◆ Exercise aim ◆
Would you copy the records below, exactly and only from their first line through the line containing "1: (208, 3, 0.41)", without any pictures?

━━ Data shown ━━

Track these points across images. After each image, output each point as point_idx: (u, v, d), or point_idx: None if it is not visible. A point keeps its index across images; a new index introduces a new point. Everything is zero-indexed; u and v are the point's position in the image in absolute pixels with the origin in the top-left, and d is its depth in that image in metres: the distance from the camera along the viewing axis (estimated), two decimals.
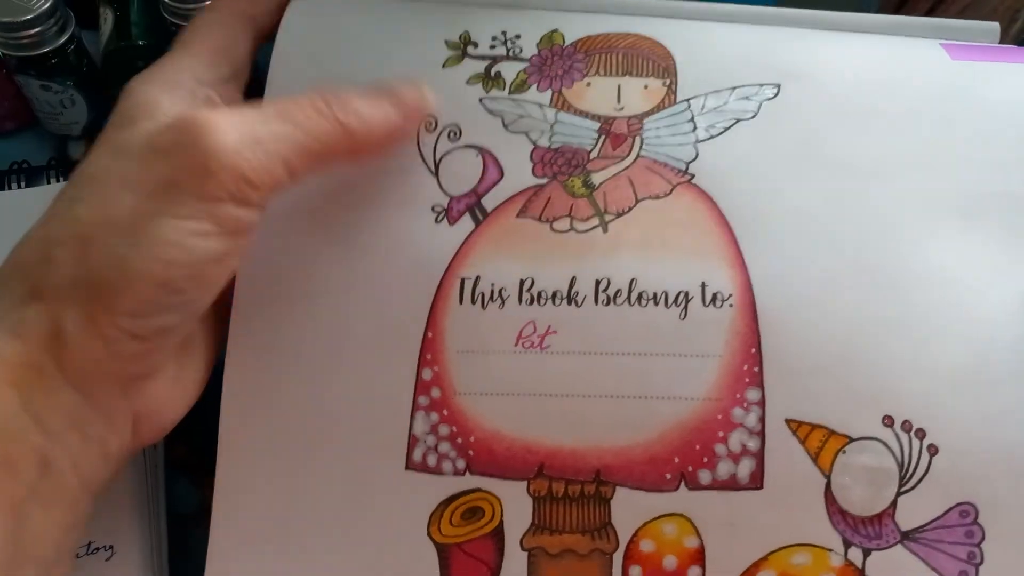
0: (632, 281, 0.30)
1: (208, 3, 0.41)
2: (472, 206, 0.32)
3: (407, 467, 0.29)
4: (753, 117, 0.32)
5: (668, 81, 0.33)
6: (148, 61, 0.44)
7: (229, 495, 0.29)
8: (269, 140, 0.27)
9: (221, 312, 0.32)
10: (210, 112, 0.27)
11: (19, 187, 0.42)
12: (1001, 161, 0.30)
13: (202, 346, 0.31)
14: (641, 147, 0.32)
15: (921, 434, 0.27)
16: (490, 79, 0.34)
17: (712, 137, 0.32)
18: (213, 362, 0.32)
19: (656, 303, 0.29)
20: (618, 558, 0.27)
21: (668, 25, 0.35)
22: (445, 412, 0.30)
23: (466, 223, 0.32)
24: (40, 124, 0.45)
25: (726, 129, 0.32)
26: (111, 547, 0.34)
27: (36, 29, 0.40)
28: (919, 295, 0.28)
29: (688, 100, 0.32)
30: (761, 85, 0.32)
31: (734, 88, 0.32)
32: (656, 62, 0.34)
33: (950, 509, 0.26)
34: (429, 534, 0.28)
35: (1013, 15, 0.28)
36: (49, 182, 0.43)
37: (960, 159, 0.31)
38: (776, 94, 0.32)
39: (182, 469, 0.38)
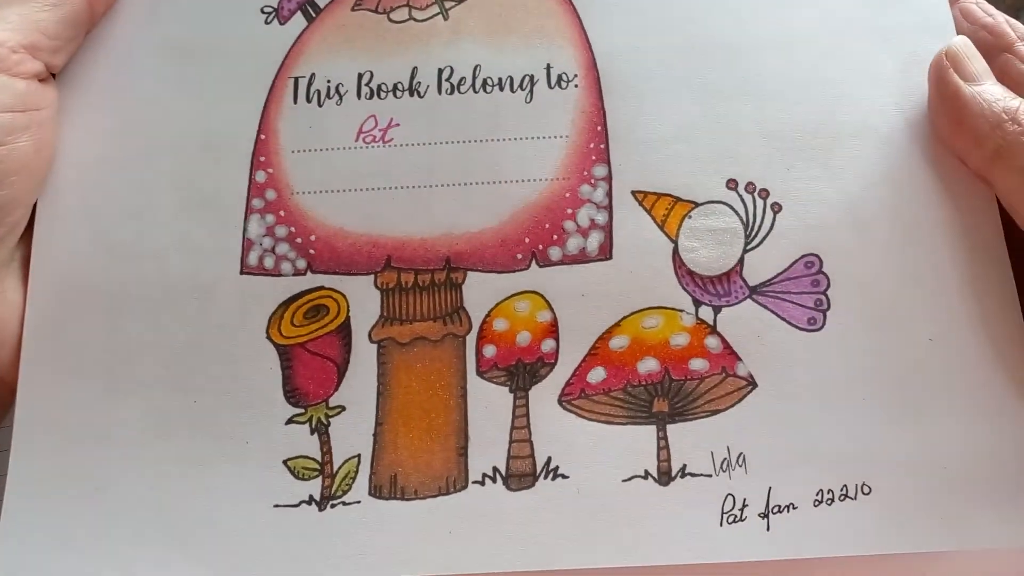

━━━

◆ Response area ◆
Track these points across images. After each image, output each point as point_idx: (u, v, d), or point_idx: None if it is not visible. A point keeps its index across images; a new index introduces a new point. Everything is zero-indexed; u and v are the point's position in the image in absolute pixels with the origin in the top-left, and d is its depth in that image in metres: the distance from the camera along the viewing axis (estimated), two decimals.
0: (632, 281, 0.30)
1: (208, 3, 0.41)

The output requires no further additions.